The door peeled back, and Black Alice found herself staring at rank upon rank of silver cylinders, each less than a meter tall and perhaps half a meter wide, smooth and featureless except for what looked like an assortment of sockets and plugs on the surface of each. The smell was strongest here.
“Shit,” she said.
Dogcollar, more practical, slapped the first safety orange tag of the expedition beside the door and said only, “Captain’ll want to see this.”
“Yeah,” said Black Alice, cold chills chasing themselves up and down her spine. “C’mon, let’s move.”
But of course it turned out that she and Dogcollar were on the retrieval detail, too, and the captain wasn’t leaving the canisters for Vinnie.
Which, okay, fair. Black Alice didn’t want the Lavinia Whateley eating those things, either, but why did they have to bring them back?
She said as much to Dogcollar, under her breath, and had a horrifying thought: “She knows what they are, right?”
“She’s the captain,” said Dogcollar.
“Yeah, but—I ain’t arguing, man, but if she doesn’t know . . .“ She lowered her voice even farther, so she could barely hear herself: “What if somebody opens one?”
Dogcollar gave her a pained look.“Nobody’s going to go opening anything. But if you’re really worried, go talk to the captain about it.”
He was calling her bluff. Black Alice called his right back. “Come with me?”
He was stuck. He stared at her, and then he grunted and pulled his gloves off, the left and then the right. “Fuck,” he said. “I guess we oughta.”
For the crew members who had been in the boarding action, the party had already started. Dogcollar and Black Alice finally tracked the captain down in the rec room, where her marines were slurping stolen wine from broken-necked bottles. As much of it splashed on the gravity plates epoxied to the Lavinia Whateley’s flattest in
terior surface as went into the marines, but Black Alice imagined there was plenty more where that came from. And the faster the crew went through it, the less long they’d be drunk.

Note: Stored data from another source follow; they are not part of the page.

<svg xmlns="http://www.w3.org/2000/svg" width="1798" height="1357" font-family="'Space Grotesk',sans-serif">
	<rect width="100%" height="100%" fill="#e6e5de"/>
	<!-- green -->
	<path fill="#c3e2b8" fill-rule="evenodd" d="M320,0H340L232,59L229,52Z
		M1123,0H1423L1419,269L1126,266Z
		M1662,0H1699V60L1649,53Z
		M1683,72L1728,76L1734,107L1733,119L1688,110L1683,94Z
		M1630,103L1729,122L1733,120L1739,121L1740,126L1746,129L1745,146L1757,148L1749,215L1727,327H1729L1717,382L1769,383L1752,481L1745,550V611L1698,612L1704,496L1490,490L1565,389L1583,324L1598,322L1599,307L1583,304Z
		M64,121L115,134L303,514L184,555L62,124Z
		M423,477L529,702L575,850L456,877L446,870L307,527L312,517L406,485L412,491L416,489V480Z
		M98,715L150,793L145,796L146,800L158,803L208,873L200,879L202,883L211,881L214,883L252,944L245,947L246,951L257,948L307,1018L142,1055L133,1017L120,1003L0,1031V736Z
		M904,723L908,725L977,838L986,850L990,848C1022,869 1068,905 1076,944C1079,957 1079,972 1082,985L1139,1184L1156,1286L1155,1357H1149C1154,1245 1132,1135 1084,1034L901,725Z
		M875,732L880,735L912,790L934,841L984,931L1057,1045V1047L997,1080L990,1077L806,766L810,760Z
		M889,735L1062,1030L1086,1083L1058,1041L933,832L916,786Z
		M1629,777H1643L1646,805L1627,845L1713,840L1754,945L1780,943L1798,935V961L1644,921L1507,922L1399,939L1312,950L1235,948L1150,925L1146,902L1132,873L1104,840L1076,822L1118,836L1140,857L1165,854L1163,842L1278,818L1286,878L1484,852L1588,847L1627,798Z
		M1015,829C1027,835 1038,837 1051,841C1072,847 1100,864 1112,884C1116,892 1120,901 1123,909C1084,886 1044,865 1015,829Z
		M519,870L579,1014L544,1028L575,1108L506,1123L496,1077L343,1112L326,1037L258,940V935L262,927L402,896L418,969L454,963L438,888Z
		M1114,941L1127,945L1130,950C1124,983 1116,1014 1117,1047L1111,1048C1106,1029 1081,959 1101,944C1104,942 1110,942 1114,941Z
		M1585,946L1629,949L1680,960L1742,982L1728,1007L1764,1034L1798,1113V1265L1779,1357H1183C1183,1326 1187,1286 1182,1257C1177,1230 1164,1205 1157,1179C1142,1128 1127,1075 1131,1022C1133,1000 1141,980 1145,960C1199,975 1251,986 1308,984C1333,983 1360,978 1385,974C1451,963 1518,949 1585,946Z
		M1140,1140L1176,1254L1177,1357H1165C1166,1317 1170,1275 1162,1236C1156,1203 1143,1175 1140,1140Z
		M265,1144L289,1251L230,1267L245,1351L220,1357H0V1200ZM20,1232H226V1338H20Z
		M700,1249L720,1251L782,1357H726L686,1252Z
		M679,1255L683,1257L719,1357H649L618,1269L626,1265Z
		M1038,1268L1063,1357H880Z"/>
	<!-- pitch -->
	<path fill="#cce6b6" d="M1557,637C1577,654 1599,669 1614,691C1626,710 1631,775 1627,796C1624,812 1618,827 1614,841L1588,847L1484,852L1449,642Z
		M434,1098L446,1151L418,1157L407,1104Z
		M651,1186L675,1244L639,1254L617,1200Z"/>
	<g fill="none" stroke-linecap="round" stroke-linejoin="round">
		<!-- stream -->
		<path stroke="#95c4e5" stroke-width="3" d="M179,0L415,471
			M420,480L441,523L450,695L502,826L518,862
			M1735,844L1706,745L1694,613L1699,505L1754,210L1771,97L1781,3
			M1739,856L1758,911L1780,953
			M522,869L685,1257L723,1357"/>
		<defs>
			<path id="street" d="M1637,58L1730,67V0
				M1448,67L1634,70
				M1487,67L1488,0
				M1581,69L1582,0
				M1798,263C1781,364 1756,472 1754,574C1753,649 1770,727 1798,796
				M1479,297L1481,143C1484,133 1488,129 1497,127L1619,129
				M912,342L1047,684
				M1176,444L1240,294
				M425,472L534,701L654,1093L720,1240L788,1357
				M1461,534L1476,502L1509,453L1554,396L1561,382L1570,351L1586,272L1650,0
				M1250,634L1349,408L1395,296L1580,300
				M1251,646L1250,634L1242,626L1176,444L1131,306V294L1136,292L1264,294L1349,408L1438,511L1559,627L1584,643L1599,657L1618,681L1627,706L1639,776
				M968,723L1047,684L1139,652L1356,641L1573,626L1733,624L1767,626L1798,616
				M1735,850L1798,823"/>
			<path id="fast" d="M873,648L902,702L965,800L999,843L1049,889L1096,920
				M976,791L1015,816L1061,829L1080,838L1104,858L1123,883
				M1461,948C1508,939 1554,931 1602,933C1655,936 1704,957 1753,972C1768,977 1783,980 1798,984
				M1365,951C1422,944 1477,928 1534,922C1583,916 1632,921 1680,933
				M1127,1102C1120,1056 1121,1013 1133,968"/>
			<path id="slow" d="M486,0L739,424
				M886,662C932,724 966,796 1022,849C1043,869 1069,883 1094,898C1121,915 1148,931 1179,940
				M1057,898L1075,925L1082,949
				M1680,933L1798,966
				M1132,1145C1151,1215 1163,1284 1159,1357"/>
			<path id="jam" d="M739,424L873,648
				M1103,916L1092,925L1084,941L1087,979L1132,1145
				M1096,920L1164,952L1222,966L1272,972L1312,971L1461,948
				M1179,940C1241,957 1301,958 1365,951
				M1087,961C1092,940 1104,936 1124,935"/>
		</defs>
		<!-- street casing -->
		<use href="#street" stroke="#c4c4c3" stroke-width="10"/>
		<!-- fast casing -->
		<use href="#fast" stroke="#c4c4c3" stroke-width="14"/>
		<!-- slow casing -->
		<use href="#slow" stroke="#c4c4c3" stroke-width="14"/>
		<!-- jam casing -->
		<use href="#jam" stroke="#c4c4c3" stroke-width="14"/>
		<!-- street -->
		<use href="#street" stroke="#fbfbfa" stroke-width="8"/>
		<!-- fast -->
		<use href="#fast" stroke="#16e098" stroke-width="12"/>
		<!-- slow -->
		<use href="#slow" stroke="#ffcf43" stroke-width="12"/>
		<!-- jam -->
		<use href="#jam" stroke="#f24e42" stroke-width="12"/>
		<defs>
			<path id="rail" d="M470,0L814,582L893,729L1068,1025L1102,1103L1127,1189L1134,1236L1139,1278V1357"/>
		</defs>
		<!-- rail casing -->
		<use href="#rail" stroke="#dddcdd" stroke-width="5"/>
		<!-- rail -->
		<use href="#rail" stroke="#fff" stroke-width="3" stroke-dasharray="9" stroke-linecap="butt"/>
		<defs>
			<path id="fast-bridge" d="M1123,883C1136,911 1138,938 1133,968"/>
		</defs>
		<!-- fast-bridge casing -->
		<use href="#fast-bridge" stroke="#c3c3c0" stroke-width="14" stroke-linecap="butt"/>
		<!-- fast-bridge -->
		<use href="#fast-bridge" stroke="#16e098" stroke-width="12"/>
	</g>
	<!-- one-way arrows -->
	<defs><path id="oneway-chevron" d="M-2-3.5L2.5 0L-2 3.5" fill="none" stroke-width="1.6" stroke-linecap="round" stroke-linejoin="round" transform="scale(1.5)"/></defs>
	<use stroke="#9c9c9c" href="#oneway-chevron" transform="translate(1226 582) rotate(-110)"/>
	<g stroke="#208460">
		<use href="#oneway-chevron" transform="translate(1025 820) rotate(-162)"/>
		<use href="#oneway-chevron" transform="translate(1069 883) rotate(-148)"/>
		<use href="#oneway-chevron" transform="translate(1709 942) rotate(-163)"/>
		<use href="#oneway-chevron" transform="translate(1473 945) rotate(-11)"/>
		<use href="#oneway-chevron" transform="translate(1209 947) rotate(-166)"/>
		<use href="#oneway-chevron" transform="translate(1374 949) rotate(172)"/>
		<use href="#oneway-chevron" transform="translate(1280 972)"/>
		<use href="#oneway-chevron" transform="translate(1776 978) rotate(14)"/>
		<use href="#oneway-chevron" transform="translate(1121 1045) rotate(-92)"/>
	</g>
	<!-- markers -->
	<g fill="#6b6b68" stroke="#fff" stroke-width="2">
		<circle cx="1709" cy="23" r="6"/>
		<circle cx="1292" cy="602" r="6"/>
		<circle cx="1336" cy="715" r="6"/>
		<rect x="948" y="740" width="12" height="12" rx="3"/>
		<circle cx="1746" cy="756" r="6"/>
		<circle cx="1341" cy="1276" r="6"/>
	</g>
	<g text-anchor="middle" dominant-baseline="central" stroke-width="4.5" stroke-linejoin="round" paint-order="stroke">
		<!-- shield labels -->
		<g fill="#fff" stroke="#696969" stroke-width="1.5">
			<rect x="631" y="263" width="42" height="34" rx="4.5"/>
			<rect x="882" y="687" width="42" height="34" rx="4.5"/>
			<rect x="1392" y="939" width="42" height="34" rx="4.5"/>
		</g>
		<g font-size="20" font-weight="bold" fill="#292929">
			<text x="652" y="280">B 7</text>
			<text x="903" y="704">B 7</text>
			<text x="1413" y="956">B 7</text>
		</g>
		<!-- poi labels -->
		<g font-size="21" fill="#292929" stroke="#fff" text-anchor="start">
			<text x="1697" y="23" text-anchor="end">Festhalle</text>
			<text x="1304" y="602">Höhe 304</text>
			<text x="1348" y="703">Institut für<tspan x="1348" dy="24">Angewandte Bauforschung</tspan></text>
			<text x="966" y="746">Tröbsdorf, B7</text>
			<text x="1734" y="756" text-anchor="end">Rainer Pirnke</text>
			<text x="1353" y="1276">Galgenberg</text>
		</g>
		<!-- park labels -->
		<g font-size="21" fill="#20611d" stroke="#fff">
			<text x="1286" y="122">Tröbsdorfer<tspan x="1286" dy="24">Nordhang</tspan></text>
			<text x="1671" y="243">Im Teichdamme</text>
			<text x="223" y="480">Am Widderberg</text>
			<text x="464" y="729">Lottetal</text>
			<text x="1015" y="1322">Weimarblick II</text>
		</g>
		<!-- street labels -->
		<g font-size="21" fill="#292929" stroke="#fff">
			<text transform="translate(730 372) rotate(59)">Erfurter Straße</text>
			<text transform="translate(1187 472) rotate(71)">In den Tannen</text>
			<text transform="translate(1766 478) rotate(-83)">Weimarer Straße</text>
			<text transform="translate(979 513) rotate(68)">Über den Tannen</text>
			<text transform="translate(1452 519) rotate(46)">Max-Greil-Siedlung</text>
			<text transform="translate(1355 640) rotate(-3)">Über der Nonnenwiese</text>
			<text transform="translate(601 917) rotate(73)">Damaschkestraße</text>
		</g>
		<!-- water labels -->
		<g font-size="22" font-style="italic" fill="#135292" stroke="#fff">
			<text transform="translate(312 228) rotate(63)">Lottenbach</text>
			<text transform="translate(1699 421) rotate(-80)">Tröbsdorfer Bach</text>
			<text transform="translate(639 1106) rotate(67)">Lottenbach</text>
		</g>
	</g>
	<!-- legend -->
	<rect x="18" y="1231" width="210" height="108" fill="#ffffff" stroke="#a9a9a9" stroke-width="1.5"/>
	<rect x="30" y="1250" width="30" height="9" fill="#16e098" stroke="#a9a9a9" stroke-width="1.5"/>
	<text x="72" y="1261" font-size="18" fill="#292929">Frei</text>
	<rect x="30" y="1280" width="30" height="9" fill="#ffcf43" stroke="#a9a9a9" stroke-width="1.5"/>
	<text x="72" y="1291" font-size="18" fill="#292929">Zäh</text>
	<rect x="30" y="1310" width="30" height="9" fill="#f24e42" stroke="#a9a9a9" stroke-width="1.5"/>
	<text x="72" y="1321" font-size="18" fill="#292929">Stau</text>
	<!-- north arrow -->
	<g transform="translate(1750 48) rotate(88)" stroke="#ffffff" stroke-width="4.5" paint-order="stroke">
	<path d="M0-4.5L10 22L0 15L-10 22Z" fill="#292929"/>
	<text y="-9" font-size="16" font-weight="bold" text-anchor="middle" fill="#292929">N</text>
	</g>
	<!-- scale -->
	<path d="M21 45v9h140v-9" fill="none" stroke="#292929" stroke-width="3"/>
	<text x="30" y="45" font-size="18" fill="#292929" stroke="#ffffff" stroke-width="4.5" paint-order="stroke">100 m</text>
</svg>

The captain herself was naked in a great extruded tub, up to her collarbones in steaming water dyed pink and heavily scented by the bath bombs sizzling here and there. Black Alice stared; she hadn’t seen a tub bath in seven years. She still dreamed of them sometimes.
“Captain,” she said, because Dogcollar wasn’t going to say anything. “We think you should know we found some dangerous cargo on the prize.”
Captain Song raised one eyebrow. “And you imagine I don’t know already, cherie?”
Oh shit. But Black Alice stood her ground. “We thought we should be sure.”
The captain raised one long leg out of the water to shove a pair of necking pirates off the rim of her tub. They rolled onto the floor, grappling and clawing, both fighting to be on top. But they didn’t break the kiss. “You wish to be sure,” said the captain. Her dark eyes had never left Black Alice’s sweating face. “Very well. Tell me. And then you will know that I know, and you can be sure.”
Dogcollar made a grumbling noise deep in his throat, easily interpreted: I told you so.
Just as she had when she took Captain Song’s oath and slit her thumb with a razorblade and dripped her blood on the Lavinia Whateley’s decking so the ship might know her, Black Alice—metaphorically speaking—took a breath and jumped. “They’re brains,” she said. “Human brains. Stolen. Black-market. The Fungi—”
“Mi-Go,” Dogcollar hissed, and the Captain grinned at him, showing extraordinarily white strong teeth. He ducked, submissively, but didn’t step back, for which Black Alice felt a completely ridiculous gratitude.
“Mi-Go,” Black Alice said. Mi-Go, Fungi, what did it matter? They came from the outer rim of the Solar System, the black cold hurtling rocks of the Öpik-Oort Cloud. Like the Boojums, they could swim between the stars. “They collect them. There’s a black market. Nobody knows what they use them for. It’s illegal, of course. But they’re. . . alive in there. They go mad, supposedly.”